The name ‘POD’ explicitly draws on the idea of cross-pollinating creative skills and ideas . That interested us, as we’ve been playing around ourselves with horticultural analogies – thinking, for example, about how zines can, in quiet ways, ‘seed’ ideas’. We were interested too in another way in which the POD defines its work – as ‘quiet activism’:

‘The quiet activism of THE POD is also a deep activism, a unique case of civic care for people, places, land and multi-species, at a time when civic care is aggressively being eroded through calls to austerity, auditing and capital’ (Nirmal Puwar, self-proclaimed Writer as Resident in Coventry).

The POD’s support for quiet activists and championing of the ‘under-heard’ has led to its explicit and unusual (at least for a Local Authority) enthusiasm for independent publishing and zines. This includes hosting an annual zine fair to connect artists, zine makers and small presses in the region; supporting members to create their own zines; collecting relevant zines for their library, and commissioning their own zine series, InZine.

We had visited the POD’s zine library back in 2022, when it was housed at Fargo Village in a wonderful shed designed and built by Bob and Roberta Smith. On that occasion, we attended the launch of Colin Oddy’s zine, Tales of the Loony Bin, and Tamsin gave a talk about her own work with the Madzines project. We met Hande Cayir, a film maker and PhD student working with the POD, who later paid us a return visit, contributing to our Reimagining Mental Health event in Lancaster in 2022.

_PARTS OF THE EXERCISE_
a) According to the passage about the POD, where was the POD's zine library housed when it was visited in 2022?
b) Continue the passage about the POD, starting after its last sentence.
The lines play no part in this work.

_SUPPLIED RECORDS_
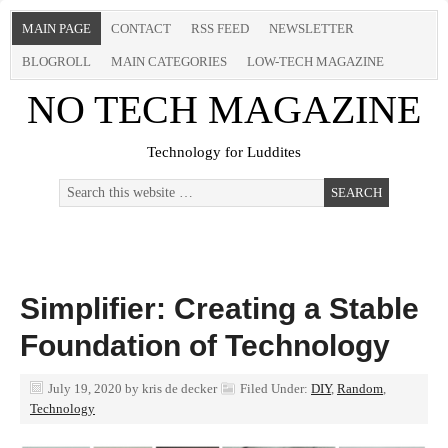
MAIN PAGE
CONTACT
RSS FEED
NEWSLETTER
BLOGROLL
MAIN CATEGORIES
LOW-TECH MAGAZINE
NO TECH MAGAZINE
Technology for Luddites
Simplifier: Creating a Stable
Foundation of Technology
July 19, 2020
by
kris de decker
Filed Under:
DIY
,
Random
,
Technology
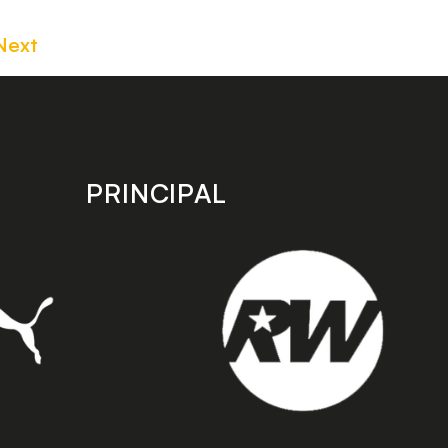
Next
PRINCIPAL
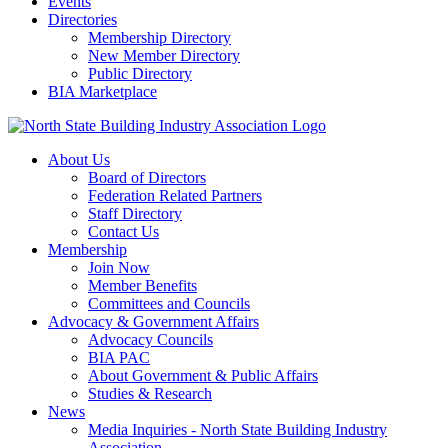
Events
Directories
Membership Directory
New Member Directory
Public Directory
BIA Marketplace
About Us
Board of Directors
Federation Related Partners
Staff Directory
Contact Us
Membership
Join Now
Member Benefits
Committees and Councils
Advocacy & Government Affairs
Advocacy Councils
BIA PAC
About Government & Public Affairs
Studies & Research
News
Media Inquiries - North State Building Industry
Association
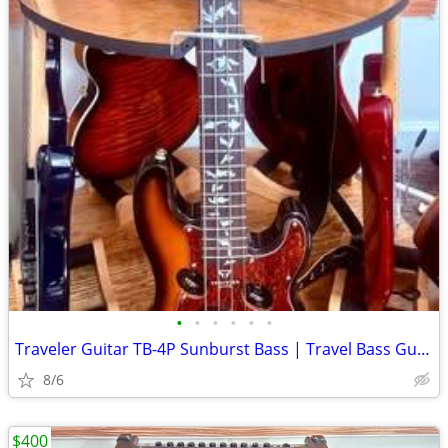
•
•
•
•
•
•
Traveler Guitar TB-4P Sunburst Bass | Travel Bass Guitar with Aux-in -
8/6
$400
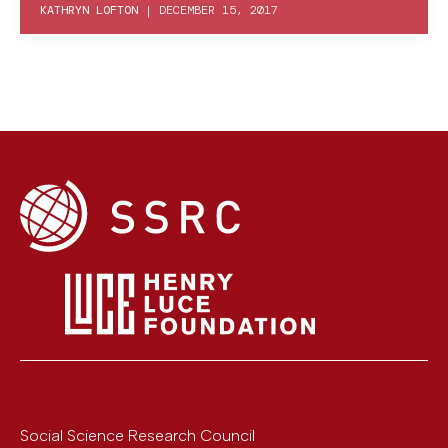
KATHRYN LOFTON
|
DECEMBER 15, 2017
Social Science Research Council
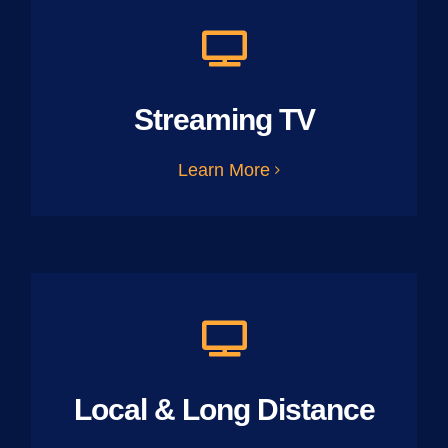
Streaming TV
Learn More
Local & Long Distance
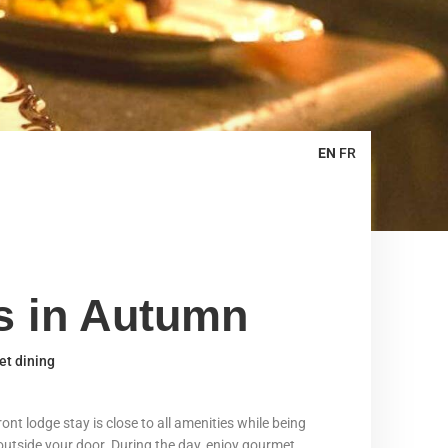
EN
FR
ts in Autumn
et dining
nt lodge stay is close to all amenities while being
t outside your door. During the day, enjoy gourmet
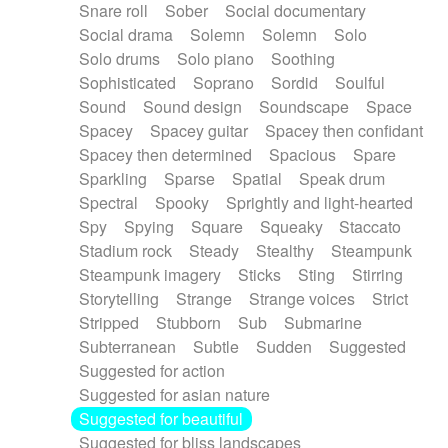
Snare roll
Sober
Social documentary
Social drama
Solemn
Solemn
Solo
Solo drums
Solo piano
Soothing
Sophisticated
Soprano
Sordid
Soulful
Sound
Sound design
Soundscape
Space
Spacey
Spacey guitar
Spacey then confidant
Spacey then determined
Spacious
Spare
Sparkling
Sparse
Spatial
Speak drum
Spectral
Spooky
Sprightly and light-hearted
Spy
Spying
Square
Squeaky
Staccato
Stadium rock
Steady
Stealthy
Steampunk
Steampunk imagery
Sticks
Sting
Stirring
Storytelling
Strange
Strange voices
Strict
Stripped
Stubborn
Sub
Submarine
Subterranean
Subtle
Sudden
Suggested
Suggested for action
Suggested for asian nature
Suggested for beautiful
Suggested for bliss landscapes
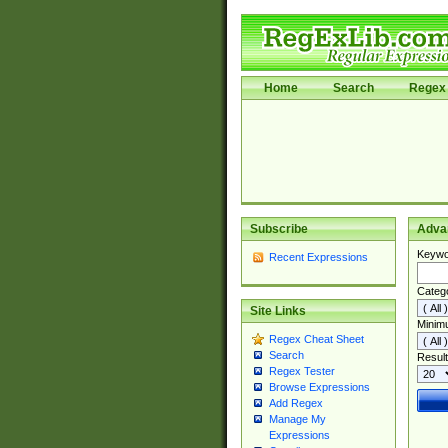
Home
Search
Regex 
Subscribe
Adva
Keywo
Recent Expressions
Categ
Site Links
Minim
Regex Cheat Sheet
Search
Result
Regex Tester
Browse Expressions
Add Regex
Manage My
Expressions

_PER-TASK OUTPUTS_
a) At Fargo Village, in a shed designed and built by Bob and Roberta Smith.

b)
And Hel had returneded to the POD, the following year, to speak about Madzines and Asylum magazine at the POD’s regular ‘Politics and Pakora’ evenings where Colin Oddy had been launching his new zine, Jump – a characteristically darkly humorous account of a suicide attempt. Unfortunately, the zine library had lost its space at FARGO village by then. The zines were mostly boxed up, but still available for keen enthusiasts to browse (and some were still on display for members). Hel spent a couple of days sitting in the café exploring the boxes and the gems and treasures they contained – like many zine collections they encompassed a beautiful combination of the personal and the political and, more importantly, the personal as political.

We found Said the Bird by Ant Stevens especially powerful and evocative, although it’s not easy to explain why.

It’s a good example of how zines can’t easily be translated into, or replaced by, text or explanation – often being more about the feelings they evoke in us.

Zines like this are often quite ephemeral and not always easy to track down. For these reasons, we plan to include a link to a video that we made of it on our YouTube channel.

We’ve been in regular contact with the POD since, and Asylum has just published a poem from one of their regular members, Matt Loat (in the Spring 2004 issue). Hel and Jill were delighted to return this Spring for the latest Outside(R) zine festival.

Outside(R) Zine Festival

We stayed a stone’s throw from the Cathedral in a fifteenth century cottage at Priory Row, a sobering reminder that Coventry was, prior to the destruction wrought by the Second World War, arguably the best-preserved mediaeval city in England.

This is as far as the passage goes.